Derrière les indéniables réformes de Ben Ali visant à libéraliser l’économie et à libérer l’initiative et les talents, il y a la mainmise d’un clan sur le monde des entreprises, ce que la Banque mondiale appelle les « interventions discrétionnaires du gouvernement » et le « pouvoir des initiés » qui affaiblissent le climat des affaires et les éventuelles prises de risque des investisseurs étrangers (non initiés, c’est à dire non proches du pouvoir). Il y a aussi le tyran, adepte des arrestations arbitraires des opposants politiques et de la torture, ce Ben Ali que RSF qualifie de « prédateur de la liberté de la presse ». Les jeunes Tunisiens vivent entre la peur de s’exprimer et l’absence d’espoir de réussite économique et de promotion sociale.

Soutenir cette dictature constitue-t-il un rempart efficace contre la dérive de l’extrémisme religieux ? Le désespoir est le meilleur terreau de la violence, qu’elle soit nationaliste ou à connotation religieuse. L’occident n’est pas responsable du régime corrompu et destructeur de Ben Ali. Pour autant, un pays comme la France ne peut nier sa part de responsabilité dans la situation de la Tunisie. Tout en s’enorgueillissant  d’une prétendue mission universelle de défense des Droits de l’Homme, elle a contribué au maintien de Ben Ali et de son régime au pouvoir. Comme dans d’autres pays du monde  arabo-musulman, l’extrémisme religieux (souvent teinté de nationalisme) s’est transformé auprès des couches populaires de la société en recours institutionnel, en voix d’opposition organisée et crainte. À la fin des années 80, l’opposition islamiste a ainsi atteint 14% des voix en Tunisie, un score énorme qui a fait trembler ce pays où les dirigeants se font habituellement réélire à 98%. Un attentat meurtrier de nombreuses années plus tard, qui peut nier l’existence d’une gangrène islamiste alimentée par le rejet de la dictature en place ? Heureusement, la Tunisie n’est pas l’Algérie, ni l’Egypte (également sclérosées par leur dictature nationaliste et socialiste en place). Le pays est plus petit, plus ouvert sur le monde.
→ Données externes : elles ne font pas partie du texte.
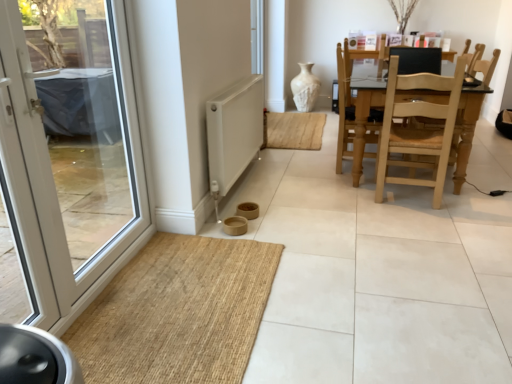
Identify the location of free space in front of light brown wooden swivel chair at center. The image size is (512, 384). (346, 185).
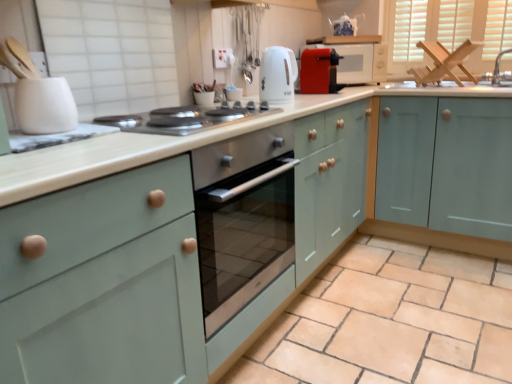
This screenshot has width=512, height=384. Identify the location of vacant area that is in front of white glossy electric kettle at upper center, the second kitchen appliance positioned from the bottom. (281, 106).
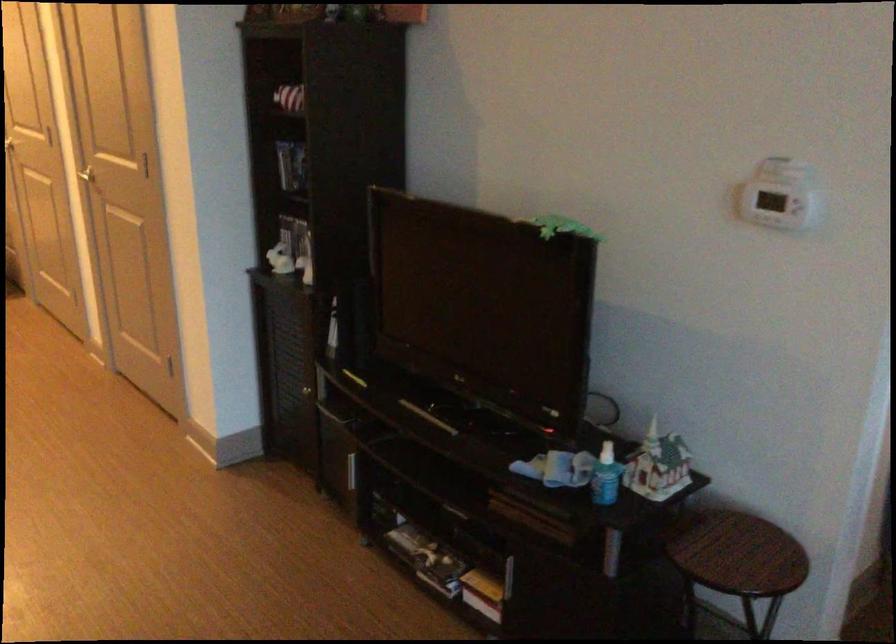
The height and width of the screenshot is (644, 896). What do you see at coordinates (291, 383) in the screenshot?
I see `the cabinet door handle` at bounding box center [291, 383].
Mais les Tunisiens attendent toujours que s’ouvrent les portes de la liberté, au point de recourir à la pire des extrémités : s’immoler. Tous attendent que soient instaurées la liberté de créer et de développer son entreprise sans se faire racketter par la famille et les proches de Ben Ali, la liberté de penser et de d’exprimer librement sans risquer la prison, la liberté de croire en soi et de poursuivre sa voie vers le bonheur.